In order to heighten the emotional intensity and realism of the performances, director Tom Hooper took the unprecedented move of eschewing any dubbing, instead asking the actors to sing live for every single take. Though all of the actors admit the process was difficult, Jackman says that immersing themselves in the emotion of the music for each take was hugely beneficial to all the actors’ performances. This is seen particularly in Anne Hathaway’s incredible performance of the iconic ‘I Dreamed a Dream’, which captures the raw despair of the song; and Jackman’s emotional rendition of ‘Bring Him Home’, where Valjean emotively prays for the lives of young revolutionists to be saved. “We were singing live, but the accompaniment was live as well. We had a little earpiece, and the guys were just upstage playing. So every take when they called action it was as if for the first time, and we would always run the entire song through, we’d never do bits and pieces. So we got to live the song. And the thing with Les Mis is that it’s so beautifully written. The decisions and crisis points and real emotional moments happen within the song. So being able to be free with it and be spontaneous was a great gift.”

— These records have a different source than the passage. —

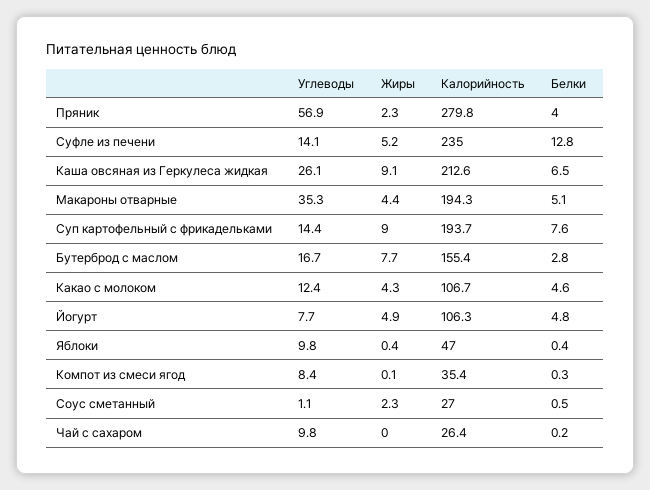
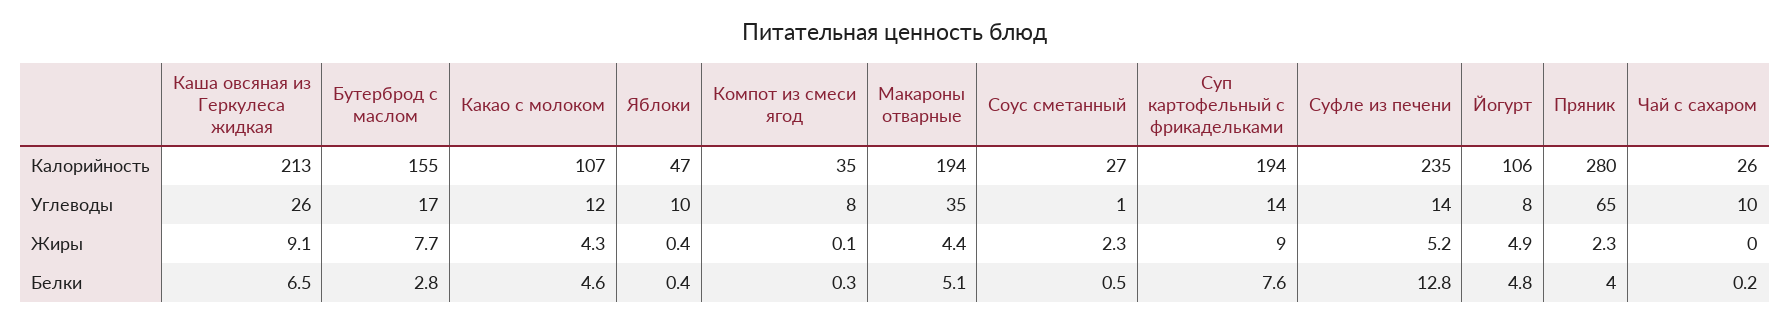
Углеводы, Пряник: 56.9 -> 65

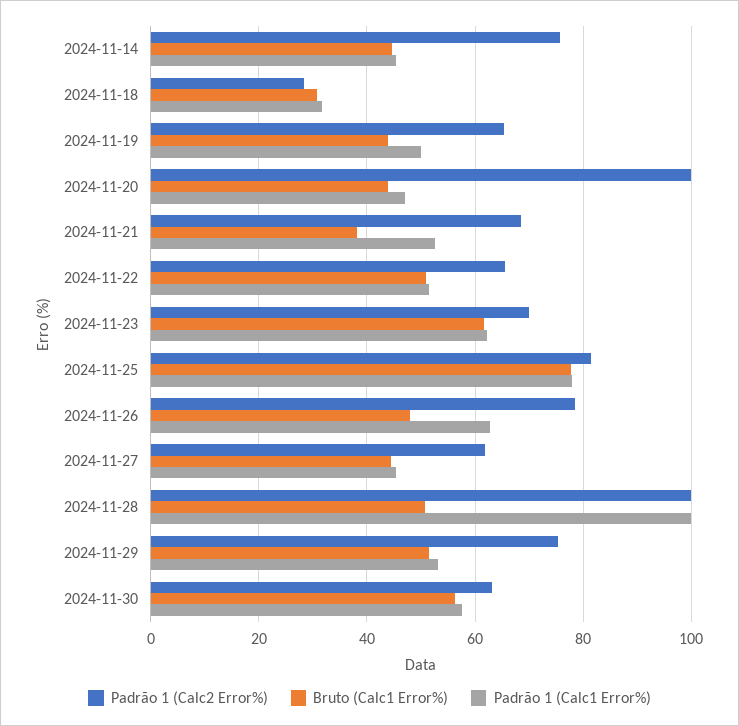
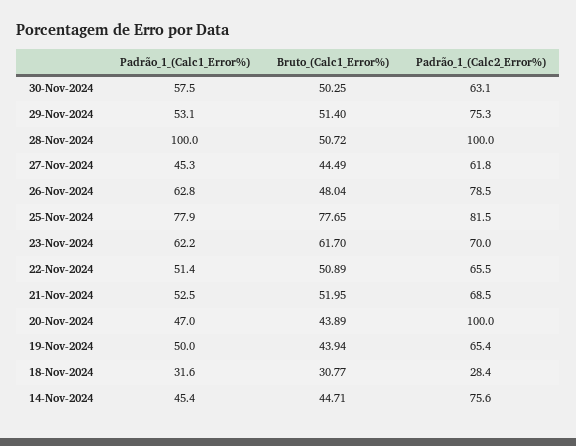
Bruto (Calc1 Error%), 2024-11-21: 38 -> 51.95
Bruto (Calc1 Error%), 2024-11-30: 56 -> 50.25

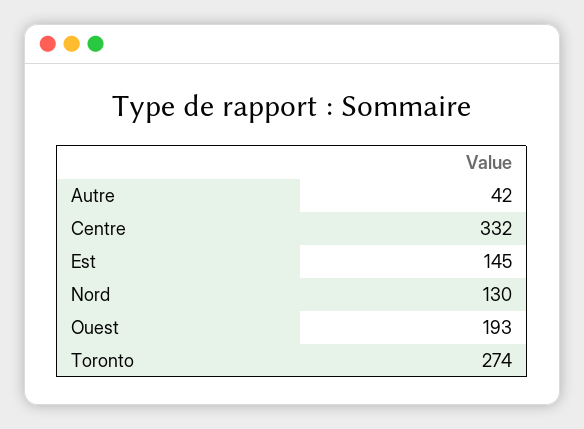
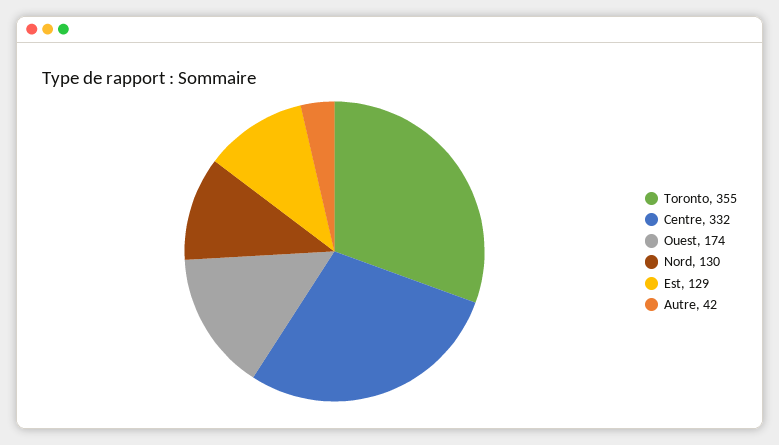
Est: 145 -> 129
Ouest: 193 -> 174
Toronto: 274 -> 355

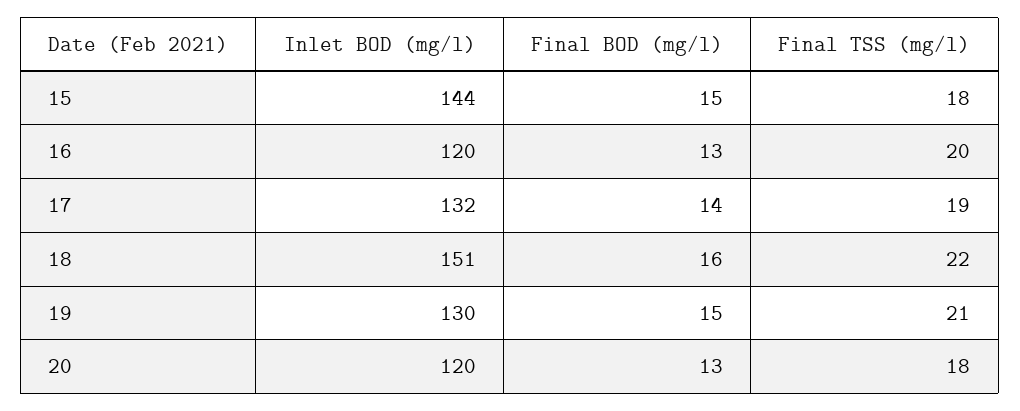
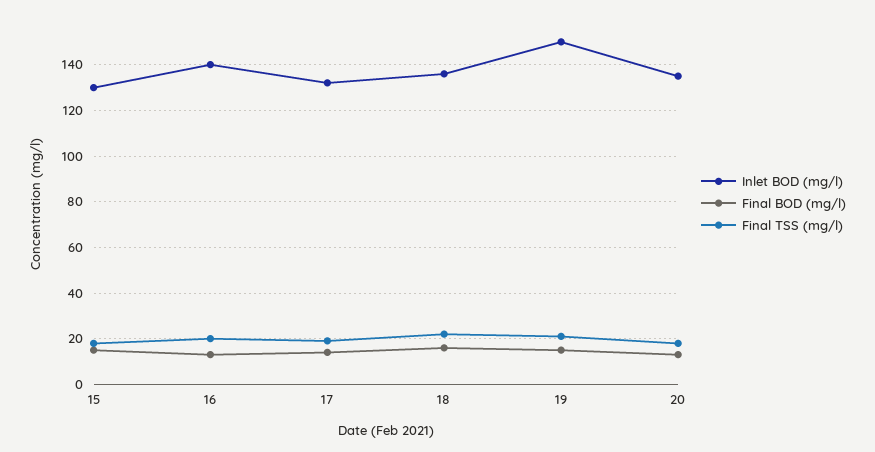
Inlet BOD (mg/l), 15: 144 -> 130
Inlet BOD (mg/l), 16: 120 -> 140
Inlet BOD (mg/l), 18: 151 -> 135
Inlet BOD (mg/l), 19: 130 -> 150
Inlet BOD (mg/l), 20: 120 -> 135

There was never any doubt that Jackman would put in a stunning musical performance. In 2004, the actor won a Tony award and widespread critical acclaim for his portrayal of flamboyant performer and influential gay icon Peter Allen in ‘The Boy from Oz’. Jackman also delighted audiences at the 2009 Oscars with his cheeky and charming hosting skills – which of course included several musical numbers. But performing a filmed musical is a very different beast. The close-ups allowed the actors to explore the subtler nuances of character, instead of focusing on grand gestures, as is the norm for stage performances. Both Jackman and director Tom Hooper realised the emotional power that this more intimate approach could harness. 

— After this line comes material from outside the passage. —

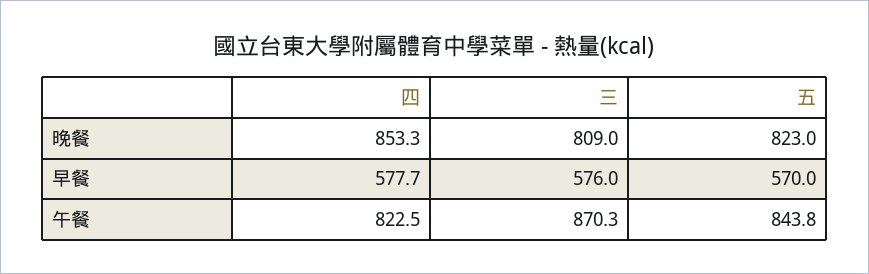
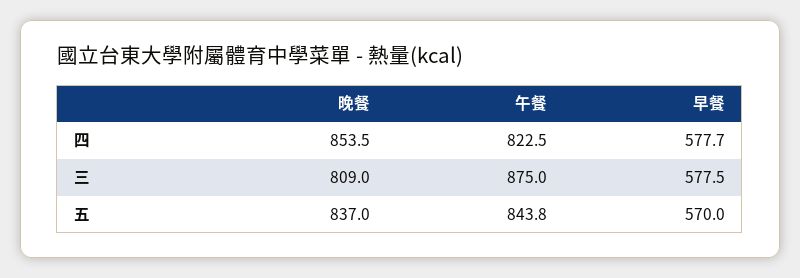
四, 晚餐: 853.3 -> 853.5
五, 晚餐: 823 -> 837
三, 早餐: 576 -> 577.5
三, 午餐: 870.3 -> 875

“What Tom Hooper realised is that you want it to feel live, you want it to feel like it’s happening, and the beauty of theatre is that you’re experiencing that with the actor – you’re going through that emotion with them and hearing the emotion at the same time. So what Tom does, if you look at Anne Hathaway’s scene, he holds that close-up for three minutes and you know it’s live singing, you can feel it. Normally when you’re on stage you always have to be aware of the back row, and that could be one hundred feet away. So you always have to pitch your performance to that person. But when the camera’s here,” he says, gesturing right in front of his face, “it can be internal and private and allow the words to be close to you. Even when you sing it, you get way more variety and freedom of expression.”

The overriding theme of Jean Valjean’s character arc is second chances. The theme has got Jackman thinking about his own career, and any missed opportunities he wishes he could revisit. In the past he has turned down some intriguing parts, such as that of a German Nazi dissenter in ‘Good’, a role that eventually went to Viggo Mortensen. He also passed on the chance to play the lead in Drive, Nicolas Winding-Refn’s critically claimed neo-noir thriller that eventually starred Ryan Gosling.

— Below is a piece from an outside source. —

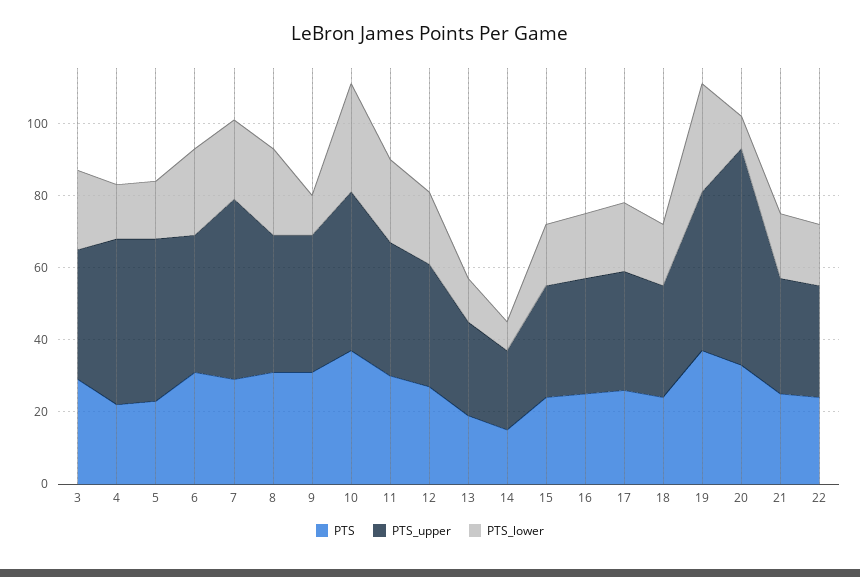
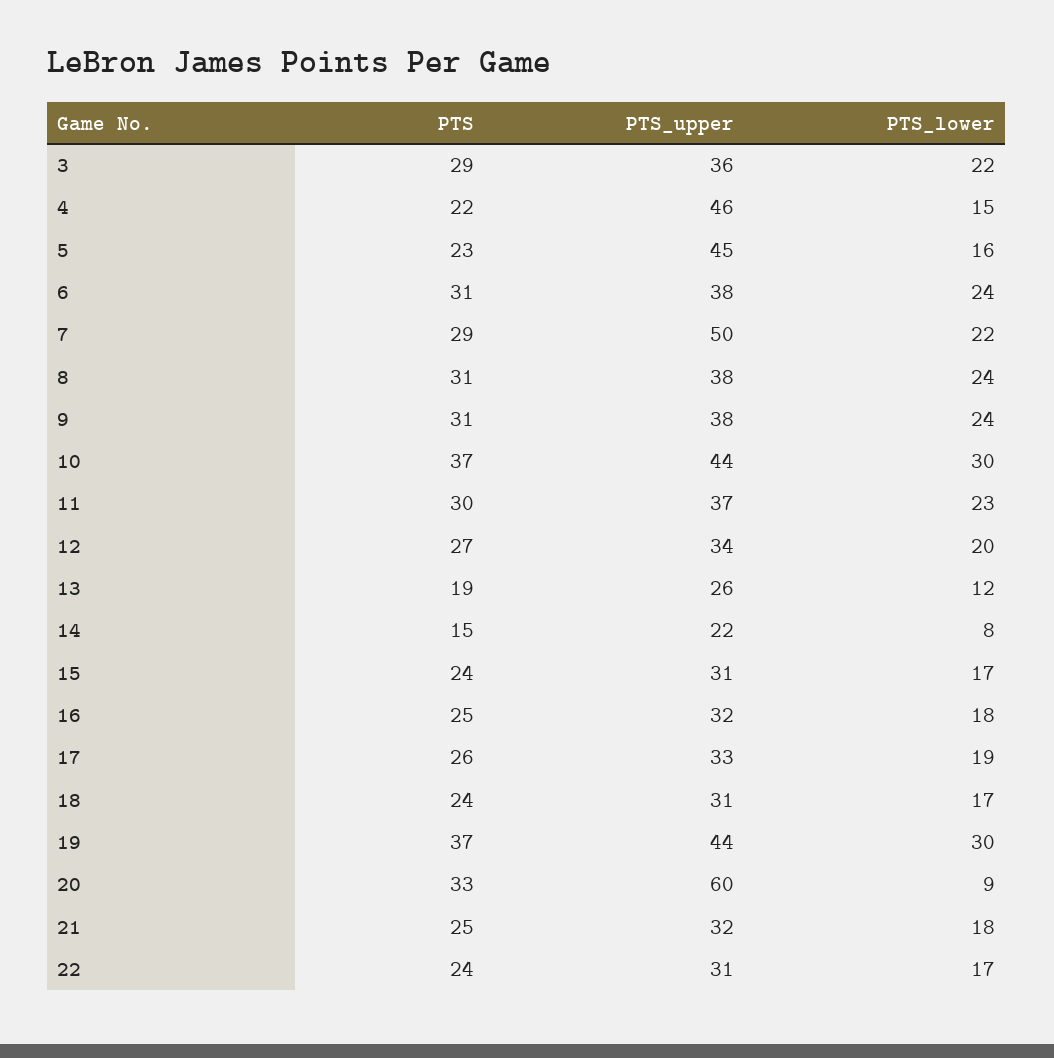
PTS_lower, 9: 10 -> 24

“Yes, good points to both of those!” Jackman agrees, moaning regretfully. “But more than anything, I was offered a role in ‘Chicago’, playing Richard Gere’s part. But I was too young for the role, I was thirty and I kept getting to the line ‘I’ve seen it all, kid’, and I thought ‘You know what, me delivering that line to Renée Zellweger is just not going to be believable. But then I get to that point in the movie and I think “I should have just put make-up on! Maybe the sequel!”